- Stored records
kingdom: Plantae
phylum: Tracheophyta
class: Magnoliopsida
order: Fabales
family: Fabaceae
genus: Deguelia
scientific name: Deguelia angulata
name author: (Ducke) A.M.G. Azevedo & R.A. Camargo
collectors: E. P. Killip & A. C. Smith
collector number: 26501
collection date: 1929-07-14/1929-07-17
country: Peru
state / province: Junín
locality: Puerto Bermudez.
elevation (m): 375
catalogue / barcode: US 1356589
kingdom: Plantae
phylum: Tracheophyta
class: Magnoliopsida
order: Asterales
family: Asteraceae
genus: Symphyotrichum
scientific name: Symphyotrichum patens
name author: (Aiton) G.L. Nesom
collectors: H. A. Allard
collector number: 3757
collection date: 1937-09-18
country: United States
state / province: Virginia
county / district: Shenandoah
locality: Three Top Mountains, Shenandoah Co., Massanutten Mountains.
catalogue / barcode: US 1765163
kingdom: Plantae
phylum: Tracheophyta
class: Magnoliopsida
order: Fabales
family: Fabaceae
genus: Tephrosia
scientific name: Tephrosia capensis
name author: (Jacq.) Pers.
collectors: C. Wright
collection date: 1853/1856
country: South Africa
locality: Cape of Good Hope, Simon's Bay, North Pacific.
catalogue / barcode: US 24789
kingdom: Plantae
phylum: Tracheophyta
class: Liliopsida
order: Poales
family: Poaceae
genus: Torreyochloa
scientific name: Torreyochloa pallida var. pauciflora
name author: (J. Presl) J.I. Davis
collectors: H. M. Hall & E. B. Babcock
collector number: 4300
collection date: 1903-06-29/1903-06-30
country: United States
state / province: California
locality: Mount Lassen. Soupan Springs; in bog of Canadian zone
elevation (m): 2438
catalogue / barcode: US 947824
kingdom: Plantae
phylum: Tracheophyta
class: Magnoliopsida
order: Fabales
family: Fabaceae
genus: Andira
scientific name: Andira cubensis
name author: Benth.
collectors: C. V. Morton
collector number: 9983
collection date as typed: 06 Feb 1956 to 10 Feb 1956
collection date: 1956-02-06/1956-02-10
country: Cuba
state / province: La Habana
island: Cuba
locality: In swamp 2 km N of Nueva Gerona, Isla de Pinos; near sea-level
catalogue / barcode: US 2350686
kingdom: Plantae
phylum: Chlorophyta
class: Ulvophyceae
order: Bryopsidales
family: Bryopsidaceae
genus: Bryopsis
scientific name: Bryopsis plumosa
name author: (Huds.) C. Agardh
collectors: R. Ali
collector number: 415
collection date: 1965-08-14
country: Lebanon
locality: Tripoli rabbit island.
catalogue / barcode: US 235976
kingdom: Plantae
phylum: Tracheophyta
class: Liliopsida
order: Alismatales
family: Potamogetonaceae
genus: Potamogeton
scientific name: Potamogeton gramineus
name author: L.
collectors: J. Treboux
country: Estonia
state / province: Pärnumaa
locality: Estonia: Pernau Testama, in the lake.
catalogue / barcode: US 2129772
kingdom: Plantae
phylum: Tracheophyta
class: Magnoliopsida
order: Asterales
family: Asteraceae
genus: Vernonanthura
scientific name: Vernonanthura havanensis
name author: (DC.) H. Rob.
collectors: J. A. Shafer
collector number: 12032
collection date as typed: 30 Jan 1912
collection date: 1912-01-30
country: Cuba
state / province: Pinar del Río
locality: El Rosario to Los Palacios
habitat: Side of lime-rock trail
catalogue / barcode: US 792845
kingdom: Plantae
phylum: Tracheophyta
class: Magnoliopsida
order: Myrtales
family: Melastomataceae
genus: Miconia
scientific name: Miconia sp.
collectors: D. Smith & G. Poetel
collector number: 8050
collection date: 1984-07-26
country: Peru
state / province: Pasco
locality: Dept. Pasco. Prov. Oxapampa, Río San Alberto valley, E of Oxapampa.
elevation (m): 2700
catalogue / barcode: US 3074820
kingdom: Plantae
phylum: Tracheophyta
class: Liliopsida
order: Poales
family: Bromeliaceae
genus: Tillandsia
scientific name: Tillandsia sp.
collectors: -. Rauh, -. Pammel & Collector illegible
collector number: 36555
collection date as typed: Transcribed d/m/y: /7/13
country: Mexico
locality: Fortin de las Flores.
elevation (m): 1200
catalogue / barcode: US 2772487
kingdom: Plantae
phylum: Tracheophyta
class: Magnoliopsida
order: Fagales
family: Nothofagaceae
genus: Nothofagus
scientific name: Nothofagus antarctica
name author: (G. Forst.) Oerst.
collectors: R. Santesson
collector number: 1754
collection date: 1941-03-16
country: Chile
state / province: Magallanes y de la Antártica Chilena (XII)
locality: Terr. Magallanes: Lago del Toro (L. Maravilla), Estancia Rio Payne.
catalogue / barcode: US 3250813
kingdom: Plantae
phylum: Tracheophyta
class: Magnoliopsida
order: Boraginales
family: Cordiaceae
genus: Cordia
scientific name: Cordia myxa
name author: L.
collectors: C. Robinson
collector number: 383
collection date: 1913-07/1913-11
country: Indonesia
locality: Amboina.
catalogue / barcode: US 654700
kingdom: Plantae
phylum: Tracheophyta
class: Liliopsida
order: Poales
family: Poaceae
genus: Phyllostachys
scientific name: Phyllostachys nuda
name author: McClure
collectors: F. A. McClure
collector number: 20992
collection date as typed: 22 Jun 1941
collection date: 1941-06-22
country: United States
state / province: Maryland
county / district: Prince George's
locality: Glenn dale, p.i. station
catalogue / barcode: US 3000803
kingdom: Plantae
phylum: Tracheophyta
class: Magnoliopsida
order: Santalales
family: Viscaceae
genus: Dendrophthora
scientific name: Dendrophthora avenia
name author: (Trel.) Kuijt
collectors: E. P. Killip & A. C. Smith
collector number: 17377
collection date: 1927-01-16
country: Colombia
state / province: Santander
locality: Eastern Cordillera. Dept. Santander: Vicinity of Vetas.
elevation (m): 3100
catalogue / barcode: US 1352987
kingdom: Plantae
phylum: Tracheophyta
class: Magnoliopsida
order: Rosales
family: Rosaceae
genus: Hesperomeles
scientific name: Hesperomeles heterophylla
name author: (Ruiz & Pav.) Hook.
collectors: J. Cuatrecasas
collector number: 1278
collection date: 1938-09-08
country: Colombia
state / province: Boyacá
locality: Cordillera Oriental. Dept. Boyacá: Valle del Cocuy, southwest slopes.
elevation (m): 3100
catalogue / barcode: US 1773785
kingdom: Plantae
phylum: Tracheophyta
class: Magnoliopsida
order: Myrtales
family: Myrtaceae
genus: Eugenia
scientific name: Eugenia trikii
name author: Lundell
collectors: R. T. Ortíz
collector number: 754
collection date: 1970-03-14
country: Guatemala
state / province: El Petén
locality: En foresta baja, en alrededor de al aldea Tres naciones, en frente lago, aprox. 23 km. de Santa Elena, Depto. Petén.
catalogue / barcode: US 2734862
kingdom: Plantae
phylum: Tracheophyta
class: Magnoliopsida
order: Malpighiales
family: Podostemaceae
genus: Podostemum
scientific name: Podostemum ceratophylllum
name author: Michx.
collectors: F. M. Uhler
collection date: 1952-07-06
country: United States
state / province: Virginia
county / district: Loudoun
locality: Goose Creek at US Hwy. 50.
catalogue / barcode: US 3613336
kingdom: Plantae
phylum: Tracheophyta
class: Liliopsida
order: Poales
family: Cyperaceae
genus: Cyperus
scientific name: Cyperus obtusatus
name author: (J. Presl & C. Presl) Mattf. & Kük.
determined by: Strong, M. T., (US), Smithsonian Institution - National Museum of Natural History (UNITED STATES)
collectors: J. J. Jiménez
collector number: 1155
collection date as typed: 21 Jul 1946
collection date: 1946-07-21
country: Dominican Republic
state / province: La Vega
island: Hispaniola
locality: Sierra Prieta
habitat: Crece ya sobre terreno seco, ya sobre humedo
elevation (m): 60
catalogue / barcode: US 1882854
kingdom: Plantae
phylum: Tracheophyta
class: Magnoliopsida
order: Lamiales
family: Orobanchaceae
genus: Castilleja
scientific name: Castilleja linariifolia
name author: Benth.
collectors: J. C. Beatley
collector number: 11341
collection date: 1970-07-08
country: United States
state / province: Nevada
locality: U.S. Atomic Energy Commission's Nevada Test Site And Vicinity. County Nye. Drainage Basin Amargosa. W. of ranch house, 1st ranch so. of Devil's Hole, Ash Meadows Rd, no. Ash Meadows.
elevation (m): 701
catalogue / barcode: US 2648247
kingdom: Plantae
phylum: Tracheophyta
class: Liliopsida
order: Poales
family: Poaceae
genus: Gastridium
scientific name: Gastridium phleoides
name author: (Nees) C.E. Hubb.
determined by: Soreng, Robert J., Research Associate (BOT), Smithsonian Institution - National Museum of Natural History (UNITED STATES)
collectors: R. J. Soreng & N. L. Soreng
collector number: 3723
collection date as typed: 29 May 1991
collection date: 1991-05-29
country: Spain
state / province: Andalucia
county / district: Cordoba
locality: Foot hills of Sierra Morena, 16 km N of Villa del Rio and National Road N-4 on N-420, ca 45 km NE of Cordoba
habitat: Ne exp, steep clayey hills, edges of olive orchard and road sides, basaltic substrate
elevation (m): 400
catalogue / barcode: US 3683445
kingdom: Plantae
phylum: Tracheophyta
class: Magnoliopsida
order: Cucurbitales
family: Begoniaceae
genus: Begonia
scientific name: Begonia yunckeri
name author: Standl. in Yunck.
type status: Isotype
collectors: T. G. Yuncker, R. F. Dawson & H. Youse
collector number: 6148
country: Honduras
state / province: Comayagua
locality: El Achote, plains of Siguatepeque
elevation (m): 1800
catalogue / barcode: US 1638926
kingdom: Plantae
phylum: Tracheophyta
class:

- Goal
Copy the stretch of data from the line containing "collection date: 1956-02-06/1956-02-10" through the line containing "locality: El Rosario to Los Palacios" word for word.

- Solution for this exercise
collection date: 1956-02-06/1956-02-10
country: Cuba
state / province: La Habana
island: Cuba
locality: In swamp 2 km N of Nueva Gerona, Isla de Pinos; near sea-level
catalogue / barcode: US 2350686
kingdom: Plantae
phylum: Chlorophyta
class: Ulvophyceae
order: Bryopsidales
family: Bryopsidaceae
genus: Bryopsis
scientific name: Bryopsis plumosa
name author: (Huds.) C. Agardh
collectors: R. Ali
collector number: 415
collection date: 1965-08-14
country: Lebanon
locality: Tripoli rabbit island.
catalogue / barcode: US 235976
kingdom: Plantae
phylum: Tracheophyta
class: Liliopsida
order: Alismatales
family: Potamogetonaceae
genus: Potamogeton
scientific name: Potamogeton gramineus
name author: L.
collectors: J. Treboux
country: Estonia
state / province: Pärnumaa
locality: Estonia: Pernau Testama, in the lake.
catalogue / barcode: US 2129772
kingdom: Plantae
phylum: Tracheophyta
class: Magnoliopsida
order: Asterales
family: Asteraceae
genus: Vernonanthura
scientific name: Vernonanthura havanensis
name author: (DC.) H. Rob.
collectors: J. A. Shafer
collector number: 12032
collection date as typed: 30 Jan 1912
collection date: 1912-01-30
country: Cuba
state / province: Pinar del Río
locality: El Rosario to Los Palacios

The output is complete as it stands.